Using a two-handed broad-ax, attack the elastic skin like you’re avenging your father’s death. You’ll need at least three deep gashes for the bro-steam to vent out properly during baking.
You do NOT want that trapped in the dough! Last time I forgot this step, the loaf became sentient and formed a death-cult obsessed with causing Ragnarök, the end times. It was a glorious battle, but so many young men died for nothing…
Using a ten-foot cast iron ship’s oar, carefully place the dough in the lower chamber of the blast furnace. The end of the oar will melt right off. Just leave it, it’s not worth it. Let my eerie lack of eyebrows be a warning.
Pro-tip: if you want something to bake faster, just crank up the temperature! At this heat, the loaf will be done in under a minute.
Using a ten-foot stainless steel ship’s oar, carefully remove the artisanal cannonball from its cradle of molten pig-iron. Allow it to cool by clenching it to your bare chest while screaming for Thor to grant you strength.
Immediately shave off the curly black hair that’s sprouting from the golden crust with Harry’s Razors®, a long-time sponsor of this channel. The growth is totally normal, it just tastes like Satan’s pubes.

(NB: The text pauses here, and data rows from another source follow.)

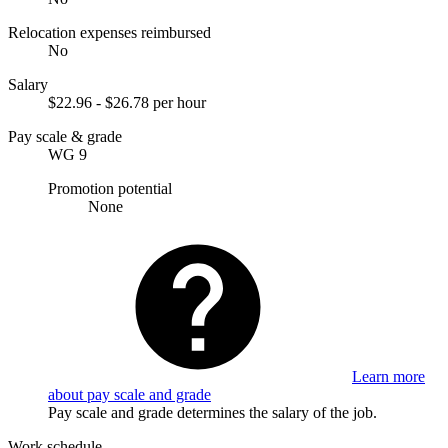
Relocation expenses reimbursed
No
Salary
$22.96 - $26.78 per hour
Pay scale & grade
WG 9
Promotion potential
None
Learn more
about pay scale and grade
Pay scale and grade determines the salary of the job.
Work schedule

Unhinge your jaw and sink your fangs into the hot loaf like a dragon pinning down its mate. The musky flavor will unshackle your mind and thrust you into a deathmatch with a primal reflection of your truest hidden identity. Only one will survive. Spoiler alert — it’s not you.
Your newly dominant shadow self will be rewarded with the moist and juicy flavor of fermented salmon and jockstrap. It’s an acquired taste.
Now quit being a coward and rip into your destiny!
Yeeessss!!! Welcome to my channel, warrior reborn! Let me know in the comments below how much you despised your former weaker self. Your new identity can also now legally create a second YouTube account and subscribe to me again!
When you’re done, prepare for bloody murder in a few hours when your anus erupts like the climax of an angry fire giant. Tweet me the aftermath with #TharSheBlows and I’ll post my favorites on Instagram.
Make sure to watch tomorrow’s episode or I’ll beat you to death in your own home. Now, go head-butt life in the nuts! Magnus out! Woo!!!